Copy each line below in which the string "prostate" occurs.

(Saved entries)
--------

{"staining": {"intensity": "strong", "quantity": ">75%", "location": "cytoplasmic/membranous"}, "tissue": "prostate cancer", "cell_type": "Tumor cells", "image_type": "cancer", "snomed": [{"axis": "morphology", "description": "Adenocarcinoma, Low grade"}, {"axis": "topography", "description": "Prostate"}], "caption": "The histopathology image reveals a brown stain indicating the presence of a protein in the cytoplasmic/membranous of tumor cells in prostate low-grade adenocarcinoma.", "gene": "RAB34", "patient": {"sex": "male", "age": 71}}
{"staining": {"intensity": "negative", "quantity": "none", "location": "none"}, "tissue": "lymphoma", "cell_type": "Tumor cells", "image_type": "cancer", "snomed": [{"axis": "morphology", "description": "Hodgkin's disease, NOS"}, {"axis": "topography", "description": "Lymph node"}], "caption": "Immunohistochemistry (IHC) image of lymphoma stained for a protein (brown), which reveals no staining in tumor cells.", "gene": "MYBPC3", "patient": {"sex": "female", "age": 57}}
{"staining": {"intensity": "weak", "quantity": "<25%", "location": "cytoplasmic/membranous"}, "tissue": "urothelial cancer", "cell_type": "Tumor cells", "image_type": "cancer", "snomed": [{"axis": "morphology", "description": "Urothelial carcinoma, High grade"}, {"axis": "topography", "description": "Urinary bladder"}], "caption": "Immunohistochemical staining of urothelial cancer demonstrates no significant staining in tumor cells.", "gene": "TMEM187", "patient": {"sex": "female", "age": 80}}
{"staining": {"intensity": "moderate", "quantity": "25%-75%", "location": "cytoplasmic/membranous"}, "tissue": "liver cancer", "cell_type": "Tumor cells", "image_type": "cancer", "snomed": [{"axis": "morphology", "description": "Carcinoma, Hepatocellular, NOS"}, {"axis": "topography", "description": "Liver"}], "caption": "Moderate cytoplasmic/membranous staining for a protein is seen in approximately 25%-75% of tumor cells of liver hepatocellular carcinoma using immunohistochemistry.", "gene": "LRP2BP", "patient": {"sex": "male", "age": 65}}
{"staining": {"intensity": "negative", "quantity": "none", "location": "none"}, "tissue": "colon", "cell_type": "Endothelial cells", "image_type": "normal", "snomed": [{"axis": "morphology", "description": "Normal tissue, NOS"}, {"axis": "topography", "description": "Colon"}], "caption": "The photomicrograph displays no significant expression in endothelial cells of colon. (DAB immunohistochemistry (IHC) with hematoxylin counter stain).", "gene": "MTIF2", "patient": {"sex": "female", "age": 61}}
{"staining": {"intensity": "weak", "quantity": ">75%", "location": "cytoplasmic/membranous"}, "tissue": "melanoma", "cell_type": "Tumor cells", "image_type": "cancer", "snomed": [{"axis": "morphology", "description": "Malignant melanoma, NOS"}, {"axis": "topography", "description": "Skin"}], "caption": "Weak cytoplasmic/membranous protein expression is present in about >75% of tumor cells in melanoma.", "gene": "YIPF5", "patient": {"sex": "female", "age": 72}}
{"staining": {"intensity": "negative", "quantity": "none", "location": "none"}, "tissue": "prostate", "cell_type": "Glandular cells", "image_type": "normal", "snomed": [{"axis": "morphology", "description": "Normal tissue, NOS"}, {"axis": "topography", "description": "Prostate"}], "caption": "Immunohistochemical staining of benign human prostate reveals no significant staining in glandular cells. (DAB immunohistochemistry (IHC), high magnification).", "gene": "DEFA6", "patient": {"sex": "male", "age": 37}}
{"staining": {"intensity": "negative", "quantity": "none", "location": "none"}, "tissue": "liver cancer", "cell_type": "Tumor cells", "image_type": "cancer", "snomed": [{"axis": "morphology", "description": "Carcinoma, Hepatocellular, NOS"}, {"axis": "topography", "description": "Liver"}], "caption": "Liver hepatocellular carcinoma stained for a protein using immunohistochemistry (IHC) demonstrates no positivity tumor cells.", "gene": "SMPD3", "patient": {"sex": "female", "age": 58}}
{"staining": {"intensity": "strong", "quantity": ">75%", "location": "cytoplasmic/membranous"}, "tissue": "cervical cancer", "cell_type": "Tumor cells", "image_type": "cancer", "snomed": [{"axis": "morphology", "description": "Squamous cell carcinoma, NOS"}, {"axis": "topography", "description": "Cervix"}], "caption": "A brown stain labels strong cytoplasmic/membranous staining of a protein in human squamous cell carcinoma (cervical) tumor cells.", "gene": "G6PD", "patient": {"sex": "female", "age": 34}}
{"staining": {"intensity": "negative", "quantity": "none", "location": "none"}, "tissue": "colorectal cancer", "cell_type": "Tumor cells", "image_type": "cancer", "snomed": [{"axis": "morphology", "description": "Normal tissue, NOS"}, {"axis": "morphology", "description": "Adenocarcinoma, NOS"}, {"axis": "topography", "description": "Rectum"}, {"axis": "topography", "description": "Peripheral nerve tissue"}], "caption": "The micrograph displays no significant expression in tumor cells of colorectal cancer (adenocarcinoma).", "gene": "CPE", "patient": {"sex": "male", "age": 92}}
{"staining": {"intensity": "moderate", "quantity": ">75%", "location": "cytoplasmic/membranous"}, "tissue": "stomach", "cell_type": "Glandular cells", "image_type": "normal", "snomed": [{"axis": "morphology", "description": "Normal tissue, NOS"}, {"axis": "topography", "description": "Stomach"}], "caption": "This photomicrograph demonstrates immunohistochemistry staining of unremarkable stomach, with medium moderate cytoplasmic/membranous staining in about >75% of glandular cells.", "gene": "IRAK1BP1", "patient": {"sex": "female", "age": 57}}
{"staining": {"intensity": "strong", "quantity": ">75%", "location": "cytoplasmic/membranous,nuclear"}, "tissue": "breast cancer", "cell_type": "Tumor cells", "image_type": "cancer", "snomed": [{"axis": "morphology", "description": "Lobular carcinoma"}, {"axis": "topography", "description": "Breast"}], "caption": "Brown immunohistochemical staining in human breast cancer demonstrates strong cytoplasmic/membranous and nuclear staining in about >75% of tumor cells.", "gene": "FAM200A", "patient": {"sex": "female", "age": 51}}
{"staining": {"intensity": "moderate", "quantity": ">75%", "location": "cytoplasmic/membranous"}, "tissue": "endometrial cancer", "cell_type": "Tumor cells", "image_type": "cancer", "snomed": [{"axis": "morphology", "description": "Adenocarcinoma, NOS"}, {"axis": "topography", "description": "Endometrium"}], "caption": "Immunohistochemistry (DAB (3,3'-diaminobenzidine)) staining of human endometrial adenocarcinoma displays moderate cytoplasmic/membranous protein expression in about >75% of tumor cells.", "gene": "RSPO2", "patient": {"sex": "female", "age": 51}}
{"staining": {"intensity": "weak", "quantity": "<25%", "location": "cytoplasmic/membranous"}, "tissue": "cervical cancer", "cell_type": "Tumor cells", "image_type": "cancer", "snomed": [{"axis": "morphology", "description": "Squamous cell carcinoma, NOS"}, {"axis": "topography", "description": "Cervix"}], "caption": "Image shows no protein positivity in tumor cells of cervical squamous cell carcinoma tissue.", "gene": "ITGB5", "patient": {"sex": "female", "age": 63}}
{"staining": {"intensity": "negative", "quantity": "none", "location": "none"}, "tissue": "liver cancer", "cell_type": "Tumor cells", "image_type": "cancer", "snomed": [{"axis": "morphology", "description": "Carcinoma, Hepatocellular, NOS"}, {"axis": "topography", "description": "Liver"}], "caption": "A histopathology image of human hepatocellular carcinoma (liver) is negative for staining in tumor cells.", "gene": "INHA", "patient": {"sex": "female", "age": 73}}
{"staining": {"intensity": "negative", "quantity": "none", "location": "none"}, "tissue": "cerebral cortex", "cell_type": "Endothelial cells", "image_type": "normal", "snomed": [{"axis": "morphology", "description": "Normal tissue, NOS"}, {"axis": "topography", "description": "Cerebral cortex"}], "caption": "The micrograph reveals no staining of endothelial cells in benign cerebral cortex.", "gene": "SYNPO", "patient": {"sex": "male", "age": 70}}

--------

→ **Problem solution**:
{"staining": {"intensity": "strong", "quantity": ">75%", "location": "cytoplasmic/membranous"}, "tissue": "prostate cancer", "cell_type": "Tumor cells", "image_type": "cancer", "snomed": [{"axis": "morphology", "description": "Adenocarcinoma, Low grade"}, {"axis": "topography", "description": "Prostate"}], "caption": "The histopathology image reveals a brown stain indicating the presence of a protein in the cytoplasmic/membranous of tumor cells in prostate low-grade adenocarcinoma.", "gene": "RAB34", "patient": {"sex": "male", "age": 71}}
{"staining": {"intensity": "negative", "quantity": "none", "location": "none"}, "tissue": "prostate", "cell_type": "Glandular cells", "image_type": "normal", "snomed": [{"axis": "morphology", "description": "Normal tissue, NOS"}, {"axis": "topography", "description": "Prostate"}], "caption": "Immunohistochemical staining of benign human prostate reveals no significant staining in glandular cells. (DAB immunohistochemistry (IHC), high magnification).", "gene": "DEFA6", "patient": {"sex": "male", "age": 37}}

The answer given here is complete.